From the short-run perspective, very heterogeneous results can be found in terms of causality among the variables. The short-run unidirectional causality was found in Croatia, Czech Republic, Germany, Slovakia, Slovenia and Ukraine, running from CO₂ to GDP. Bidirectional causality between the two variables is present in Romania and Serbia. A causal relationship is absent in the case of Hungary, Bulgaria and Bosnia and Herzegovina.

Short-run unidirectional causality running from energy consumption to GDP was found in case of Bosnia and Herzegovina, Croatia, Germany, Romania and Slovakia. This result confirms the growth hypothesis implying that an increase in energy consumption may contribute to economic growth. Similar results are reported by Narayan and Smyth [65] for G7 countries and by Odugbesan and Rjoub [51] for Nigeria and Indonesia.

The feedback hypothesis was confirmed in Bosnia and Herzegovina, Bulgaria, Croatia, Germany, Hungary and Romania the in short-run, where bidirectional relationships can be found between energy consumption and CO₂ emissions, indicating that energy consumption has intensified CO₂ emissions in these countries. This finding is consistent with the results of [64], who confirmed the feedback effect in some African countries, Italy, Japan and the UK.

6. Conclusions

The issue of the reduction in energy use, as well as meeting the decarbonisation objectives, directly affects all European Union member states, whose vision is to reduce energy consumption and reduce CO₂ emissions in order to become the first carbon-neutral continent. In this study, we focused on the Danube region countries, which create a very heterogeneous group in terms of geographic, economic, cultural and socio-demographic characteristics. Despite these differences, they have great potential to improve in many areas, including the energy sector, where they can increase their energy efficiency, improve energy infrastructure and foster the use of renewable energy sources. Results of the analysis reveal heterogeneous long-run and short-run causal relationship between three variables: economic growth, energy consumption, and CO₂ emissions. Countries were split into different categories in terms of unidirectional and bidirectional relationships among variables. In cases where the unidirectional impact of GDP and energy consumption on CO₂ emissions has been identified, we recommend focusing on promoting energy efficiency and increasing the share of renewable energy sources.

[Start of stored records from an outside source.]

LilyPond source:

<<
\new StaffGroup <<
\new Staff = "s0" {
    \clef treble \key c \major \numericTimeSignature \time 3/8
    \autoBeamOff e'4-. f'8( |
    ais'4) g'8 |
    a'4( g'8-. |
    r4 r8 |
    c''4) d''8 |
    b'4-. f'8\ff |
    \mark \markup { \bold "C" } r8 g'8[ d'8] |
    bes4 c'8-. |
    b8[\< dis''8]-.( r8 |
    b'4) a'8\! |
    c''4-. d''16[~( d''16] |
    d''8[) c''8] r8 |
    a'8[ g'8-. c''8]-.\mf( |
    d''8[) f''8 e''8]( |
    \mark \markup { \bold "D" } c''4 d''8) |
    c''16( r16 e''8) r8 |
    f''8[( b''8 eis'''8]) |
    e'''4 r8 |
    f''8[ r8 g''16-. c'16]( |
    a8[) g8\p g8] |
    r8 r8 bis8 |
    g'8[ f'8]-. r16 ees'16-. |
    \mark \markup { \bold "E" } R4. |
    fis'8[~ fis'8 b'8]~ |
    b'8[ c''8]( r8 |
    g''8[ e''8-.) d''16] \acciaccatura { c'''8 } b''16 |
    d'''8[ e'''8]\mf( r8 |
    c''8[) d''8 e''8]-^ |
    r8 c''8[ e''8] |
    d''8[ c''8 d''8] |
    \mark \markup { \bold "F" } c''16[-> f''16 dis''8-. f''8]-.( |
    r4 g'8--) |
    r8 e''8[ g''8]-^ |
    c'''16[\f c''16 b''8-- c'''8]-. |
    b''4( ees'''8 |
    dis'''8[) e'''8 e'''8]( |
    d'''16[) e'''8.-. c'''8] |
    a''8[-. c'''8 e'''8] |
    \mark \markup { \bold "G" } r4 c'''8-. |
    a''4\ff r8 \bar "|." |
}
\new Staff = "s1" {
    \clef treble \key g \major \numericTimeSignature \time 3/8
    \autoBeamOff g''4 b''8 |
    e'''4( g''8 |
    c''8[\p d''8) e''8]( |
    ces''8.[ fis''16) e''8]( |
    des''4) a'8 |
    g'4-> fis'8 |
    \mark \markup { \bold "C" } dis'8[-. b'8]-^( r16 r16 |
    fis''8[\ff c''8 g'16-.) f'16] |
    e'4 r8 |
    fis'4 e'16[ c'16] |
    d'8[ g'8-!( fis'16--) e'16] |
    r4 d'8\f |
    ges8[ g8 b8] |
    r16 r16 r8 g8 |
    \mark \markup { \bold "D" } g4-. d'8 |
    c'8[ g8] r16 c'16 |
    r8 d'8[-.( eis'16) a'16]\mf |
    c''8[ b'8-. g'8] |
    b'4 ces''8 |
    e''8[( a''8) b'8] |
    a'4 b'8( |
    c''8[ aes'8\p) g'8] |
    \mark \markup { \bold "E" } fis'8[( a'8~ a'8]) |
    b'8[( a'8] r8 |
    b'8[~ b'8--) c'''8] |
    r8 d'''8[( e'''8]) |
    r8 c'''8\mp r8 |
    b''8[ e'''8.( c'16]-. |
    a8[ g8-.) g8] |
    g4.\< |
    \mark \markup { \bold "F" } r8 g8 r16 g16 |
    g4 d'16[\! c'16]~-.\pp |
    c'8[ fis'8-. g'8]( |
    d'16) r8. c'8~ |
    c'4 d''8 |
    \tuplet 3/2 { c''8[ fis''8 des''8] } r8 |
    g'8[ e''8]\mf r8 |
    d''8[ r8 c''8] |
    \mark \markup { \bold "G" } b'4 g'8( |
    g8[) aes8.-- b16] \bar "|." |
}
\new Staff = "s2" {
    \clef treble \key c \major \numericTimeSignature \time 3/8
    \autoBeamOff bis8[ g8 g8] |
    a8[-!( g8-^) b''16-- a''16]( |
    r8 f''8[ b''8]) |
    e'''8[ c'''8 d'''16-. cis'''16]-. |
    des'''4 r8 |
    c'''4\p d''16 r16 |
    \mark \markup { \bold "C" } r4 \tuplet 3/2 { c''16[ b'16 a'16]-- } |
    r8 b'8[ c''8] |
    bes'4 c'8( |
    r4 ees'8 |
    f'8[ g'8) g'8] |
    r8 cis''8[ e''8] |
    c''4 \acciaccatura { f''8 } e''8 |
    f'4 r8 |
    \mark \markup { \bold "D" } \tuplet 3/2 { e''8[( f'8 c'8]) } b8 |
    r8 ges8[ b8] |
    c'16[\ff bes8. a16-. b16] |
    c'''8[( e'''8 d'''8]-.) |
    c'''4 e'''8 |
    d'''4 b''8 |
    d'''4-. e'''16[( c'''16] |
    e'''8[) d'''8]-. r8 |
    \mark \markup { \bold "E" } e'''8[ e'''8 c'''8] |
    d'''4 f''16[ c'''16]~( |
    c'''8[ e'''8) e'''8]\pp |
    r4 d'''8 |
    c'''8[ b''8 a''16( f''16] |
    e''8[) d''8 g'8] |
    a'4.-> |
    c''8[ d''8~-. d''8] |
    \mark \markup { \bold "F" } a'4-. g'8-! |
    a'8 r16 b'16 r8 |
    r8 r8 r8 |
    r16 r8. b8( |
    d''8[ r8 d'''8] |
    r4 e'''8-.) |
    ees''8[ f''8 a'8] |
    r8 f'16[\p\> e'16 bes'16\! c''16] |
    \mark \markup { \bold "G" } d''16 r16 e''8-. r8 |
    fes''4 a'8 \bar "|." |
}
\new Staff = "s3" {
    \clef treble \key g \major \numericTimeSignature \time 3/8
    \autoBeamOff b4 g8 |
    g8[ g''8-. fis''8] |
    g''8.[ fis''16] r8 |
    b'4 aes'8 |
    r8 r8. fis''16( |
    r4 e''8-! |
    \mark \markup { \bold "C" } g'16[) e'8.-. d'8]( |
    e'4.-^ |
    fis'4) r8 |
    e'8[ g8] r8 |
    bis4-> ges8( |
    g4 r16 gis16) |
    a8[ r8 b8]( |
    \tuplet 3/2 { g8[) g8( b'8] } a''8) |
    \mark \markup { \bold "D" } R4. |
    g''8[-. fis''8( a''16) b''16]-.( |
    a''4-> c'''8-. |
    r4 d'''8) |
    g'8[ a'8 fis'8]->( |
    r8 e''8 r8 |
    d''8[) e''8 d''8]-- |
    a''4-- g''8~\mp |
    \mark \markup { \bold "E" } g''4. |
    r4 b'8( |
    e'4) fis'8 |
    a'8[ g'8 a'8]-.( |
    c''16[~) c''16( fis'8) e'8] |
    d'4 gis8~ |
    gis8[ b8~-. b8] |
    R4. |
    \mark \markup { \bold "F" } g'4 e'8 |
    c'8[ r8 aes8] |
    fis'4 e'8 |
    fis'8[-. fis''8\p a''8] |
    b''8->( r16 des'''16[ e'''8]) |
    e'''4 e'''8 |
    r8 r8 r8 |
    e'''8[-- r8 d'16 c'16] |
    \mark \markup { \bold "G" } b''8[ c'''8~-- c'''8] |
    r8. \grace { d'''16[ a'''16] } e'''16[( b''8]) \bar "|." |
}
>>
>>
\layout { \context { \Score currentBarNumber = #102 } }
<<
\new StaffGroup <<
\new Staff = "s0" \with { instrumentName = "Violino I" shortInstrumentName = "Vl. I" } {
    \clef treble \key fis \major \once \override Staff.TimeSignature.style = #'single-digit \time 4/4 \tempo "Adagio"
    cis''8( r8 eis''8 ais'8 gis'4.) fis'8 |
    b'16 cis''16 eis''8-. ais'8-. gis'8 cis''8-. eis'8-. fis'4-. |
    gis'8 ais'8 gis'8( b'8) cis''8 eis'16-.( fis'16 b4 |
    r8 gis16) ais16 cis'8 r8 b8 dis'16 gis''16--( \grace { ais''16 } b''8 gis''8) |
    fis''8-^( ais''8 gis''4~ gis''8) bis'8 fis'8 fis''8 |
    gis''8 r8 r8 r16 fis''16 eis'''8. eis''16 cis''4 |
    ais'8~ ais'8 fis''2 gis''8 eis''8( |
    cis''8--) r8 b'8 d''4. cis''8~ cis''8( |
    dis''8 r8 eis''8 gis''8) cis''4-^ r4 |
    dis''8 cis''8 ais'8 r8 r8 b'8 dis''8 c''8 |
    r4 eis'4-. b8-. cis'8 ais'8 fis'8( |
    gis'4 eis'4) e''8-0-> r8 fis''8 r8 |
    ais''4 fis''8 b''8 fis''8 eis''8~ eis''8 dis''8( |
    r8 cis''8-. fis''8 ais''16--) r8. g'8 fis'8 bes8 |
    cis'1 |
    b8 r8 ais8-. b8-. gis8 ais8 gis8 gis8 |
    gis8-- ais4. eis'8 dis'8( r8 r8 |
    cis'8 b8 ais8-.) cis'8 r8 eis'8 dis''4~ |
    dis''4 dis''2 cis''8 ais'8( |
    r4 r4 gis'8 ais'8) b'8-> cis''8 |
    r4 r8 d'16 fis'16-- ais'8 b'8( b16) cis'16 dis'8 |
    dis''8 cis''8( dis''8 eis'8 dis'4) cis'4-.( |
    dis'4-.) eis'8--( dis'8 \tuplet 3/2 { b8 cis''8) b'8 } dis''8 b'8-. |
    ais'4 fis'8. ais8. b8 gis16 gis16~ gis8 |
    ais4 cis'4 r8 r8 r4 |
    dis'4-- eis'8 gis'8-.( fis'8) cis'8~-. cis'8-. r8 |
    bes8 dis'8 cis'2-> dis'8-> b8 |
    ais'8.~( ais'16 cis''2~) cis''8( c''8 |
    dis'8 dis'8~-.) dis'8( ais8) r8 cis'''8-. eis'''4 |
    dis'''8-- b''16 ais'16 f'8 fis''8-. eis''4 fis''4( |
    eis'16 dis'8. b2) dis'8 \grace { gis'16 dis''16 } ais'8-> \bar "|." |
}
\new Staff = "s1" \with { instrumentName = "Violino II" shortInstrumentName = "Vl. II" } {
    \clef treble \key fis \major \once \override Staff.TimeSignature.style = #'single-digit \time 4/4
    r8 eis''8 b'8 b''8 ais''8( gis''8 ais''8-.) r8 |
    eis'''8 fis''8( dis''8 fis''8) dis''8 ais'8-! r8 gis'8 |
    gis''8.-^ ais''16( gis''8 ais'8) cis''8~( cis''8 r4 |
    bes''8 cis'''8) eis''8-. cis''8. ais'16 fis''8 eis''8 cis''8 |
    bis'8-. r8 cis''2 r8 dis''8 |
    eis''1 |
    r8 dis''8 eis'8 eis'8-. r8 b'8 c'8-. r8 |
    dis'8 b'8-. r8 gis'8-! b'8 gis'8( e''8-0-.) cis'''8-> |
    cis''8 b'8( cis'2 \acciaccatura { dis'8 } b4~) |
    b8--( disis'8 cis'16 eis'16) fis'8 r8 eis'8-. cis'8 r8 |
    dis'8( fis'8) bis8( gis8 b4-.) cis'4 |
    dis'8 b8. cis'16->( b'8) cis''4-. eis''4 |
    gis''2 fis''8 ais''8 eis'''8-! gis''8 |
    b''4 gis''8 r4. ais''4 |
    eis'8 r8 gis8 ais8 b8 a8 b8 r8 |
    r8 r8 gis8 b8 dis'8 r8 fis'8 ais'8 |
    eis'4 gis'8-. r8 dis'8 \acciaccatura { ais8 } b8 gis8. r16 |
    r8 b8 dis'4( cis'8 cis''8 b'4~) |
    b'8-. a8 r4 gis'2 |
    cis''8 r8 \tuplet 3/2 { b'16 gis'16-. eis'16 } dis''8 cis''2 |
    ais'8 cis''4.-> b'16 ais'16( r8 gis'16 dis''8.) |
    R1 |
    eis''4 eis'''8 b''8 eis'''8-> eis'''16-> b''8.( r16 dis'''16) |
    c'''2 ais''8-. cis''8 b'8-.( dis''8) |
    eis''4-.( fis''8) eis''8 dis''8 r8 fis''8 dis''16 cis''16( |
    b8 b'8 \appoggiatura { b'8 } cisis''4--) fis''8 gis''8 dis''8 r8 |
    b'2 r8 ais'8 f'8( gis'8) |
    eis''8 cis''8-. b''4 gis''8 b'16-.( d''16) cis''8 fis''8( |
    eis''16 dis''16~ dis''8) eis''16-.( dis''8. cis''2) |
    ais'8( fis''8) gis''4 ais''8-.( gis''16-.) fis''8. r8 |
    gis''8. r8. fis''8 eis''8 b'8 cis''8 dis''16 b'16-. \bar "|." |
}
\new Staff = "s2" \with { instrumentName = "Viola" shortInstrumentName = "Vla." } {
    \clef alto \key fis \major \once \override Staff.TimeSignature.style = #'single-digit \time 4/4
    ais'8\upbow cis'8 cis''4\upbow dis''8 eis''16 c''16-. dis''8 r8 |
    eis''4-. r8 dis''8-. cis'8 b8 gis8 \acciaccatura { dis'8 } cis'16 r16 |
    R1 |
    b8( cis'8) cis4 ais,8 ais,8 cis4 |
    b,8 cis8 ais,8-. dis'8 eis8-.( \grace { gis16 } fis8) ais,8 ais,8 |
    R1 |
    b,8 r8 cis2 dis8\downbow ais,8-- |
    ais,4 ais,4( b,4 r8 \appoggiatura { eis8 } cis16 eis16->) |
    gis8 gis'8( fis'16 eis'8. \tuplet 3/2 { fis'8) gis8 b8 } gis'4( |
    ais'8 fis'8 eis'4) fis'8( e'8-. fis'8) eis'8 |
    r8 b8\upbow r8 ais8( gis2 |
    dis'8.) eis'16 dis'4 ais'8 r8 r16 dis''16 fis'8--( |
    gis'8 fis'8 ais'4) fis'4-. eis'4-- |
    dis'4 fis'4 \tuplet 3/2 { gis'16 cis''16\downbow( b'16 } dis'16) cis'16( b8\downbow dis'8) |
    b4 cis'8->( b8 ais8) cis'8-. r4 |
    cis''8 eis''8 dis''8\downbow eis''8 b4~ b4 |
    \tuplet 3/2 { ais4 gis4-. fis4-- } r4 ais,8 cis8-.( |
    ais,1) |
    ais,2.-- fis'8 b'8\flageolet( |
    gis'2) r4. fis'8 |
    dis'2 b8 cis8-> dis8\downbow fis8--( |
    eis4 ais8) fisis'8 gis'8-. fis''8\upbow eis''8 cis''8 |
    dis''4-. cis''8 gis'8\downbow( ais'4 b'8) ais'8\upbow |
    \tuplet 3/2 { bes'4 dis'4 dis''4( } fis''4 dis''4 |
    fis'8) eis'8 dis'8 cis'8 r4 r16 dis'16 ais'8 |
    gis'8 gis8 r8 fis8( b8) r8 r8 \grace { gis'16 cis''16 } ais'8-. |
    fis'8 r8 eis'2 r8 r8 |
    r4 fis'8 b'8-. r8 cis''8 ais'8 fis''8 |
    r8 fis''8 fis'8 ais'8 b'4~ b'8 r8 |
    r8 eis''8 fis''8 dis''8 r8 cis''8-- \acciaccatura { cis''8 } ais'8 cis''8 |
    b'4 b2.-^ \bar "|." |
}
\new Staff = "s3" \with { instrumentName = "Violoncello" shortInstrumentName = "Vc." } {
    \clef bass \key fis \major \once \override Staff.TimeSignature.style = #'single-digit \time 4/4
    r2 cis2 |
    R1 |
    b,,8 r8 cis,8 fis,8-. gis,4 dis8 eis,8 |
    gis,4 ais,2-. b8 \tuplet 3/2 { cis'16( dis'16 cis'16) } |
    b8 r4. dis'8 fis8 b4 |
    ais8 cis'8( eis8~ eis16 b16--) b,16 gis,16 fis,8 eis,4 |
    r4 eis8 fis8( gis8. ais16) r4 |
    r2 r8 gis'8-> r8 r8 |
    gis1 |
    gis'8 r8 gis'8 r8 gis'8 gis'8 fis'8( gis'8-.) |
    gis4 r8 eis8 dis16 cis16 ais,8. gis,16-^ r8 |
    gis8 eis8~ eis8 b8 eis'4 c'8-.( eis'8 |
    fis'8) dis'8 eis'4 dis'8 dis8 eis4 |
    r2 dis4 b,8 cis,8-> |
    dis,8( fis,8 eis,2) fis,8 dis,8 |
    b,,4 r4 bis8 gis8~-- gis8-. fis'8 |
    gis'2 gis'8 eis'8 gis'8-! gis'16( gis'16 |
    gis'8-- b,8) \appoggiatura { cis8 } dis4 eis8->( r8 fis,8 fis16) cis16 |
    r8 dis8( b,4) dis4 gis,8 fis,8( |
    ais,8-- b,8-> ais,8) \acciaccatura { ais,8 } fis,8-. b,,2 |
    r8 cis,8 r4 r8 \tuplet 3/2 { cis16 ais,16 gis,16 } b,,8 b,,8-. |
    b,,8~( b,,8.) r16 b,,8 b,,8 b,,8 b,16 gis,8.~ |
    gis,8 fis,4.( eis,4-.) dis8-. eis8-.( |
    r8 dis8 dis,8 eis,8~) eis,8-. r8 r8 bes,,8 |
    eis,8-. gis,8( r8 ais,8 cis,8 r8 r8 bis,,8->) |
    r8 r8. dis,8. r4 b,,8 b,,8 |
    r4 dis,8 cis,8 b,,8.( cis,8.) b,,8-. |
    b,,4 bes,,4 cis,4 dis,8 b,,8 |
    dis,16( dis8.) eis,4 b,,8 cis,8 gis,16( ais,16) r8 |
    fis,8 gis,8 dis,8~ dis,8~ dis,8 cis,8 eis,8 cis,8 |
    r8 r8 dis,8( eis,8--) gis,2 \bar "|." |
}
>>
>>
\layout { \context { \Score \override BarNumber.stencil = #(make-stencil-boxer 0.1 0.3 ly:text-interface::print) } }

Like all studies, this one has its limitations. One of the most limiting factors was the shortness of the time series in some non-EU countries, which resulted from both the historical context and the unavailability and inconsistency of data. The authors have the ambition to repeat the analysis several years apart when the time series will be longer, which will also support the credibility of the models. The spectrum of variables can be expanded in the future, e.g., by the ratio of renewables in the energy mix or the energy dependence of countries.

The results of our research clearly point to the interconnectedness of energy, economic growth and CO₂ emissions. In the light of these findings, it is, therefore, necessary to formulate and implement integrated policies that do not jeopardise the economic prosperity of the region but at the same time ensure good environmental condition and the sustainability of the energy system.

The results also contribute to the information base essential for making responsible and informed decisions by policymakers and other stakeholders in individual countries and together fulfil the objectives of the EU Strategy for the Danube Region. Moreover, they can serve as a platform for mutual cooperation and cohesion among countries in this region.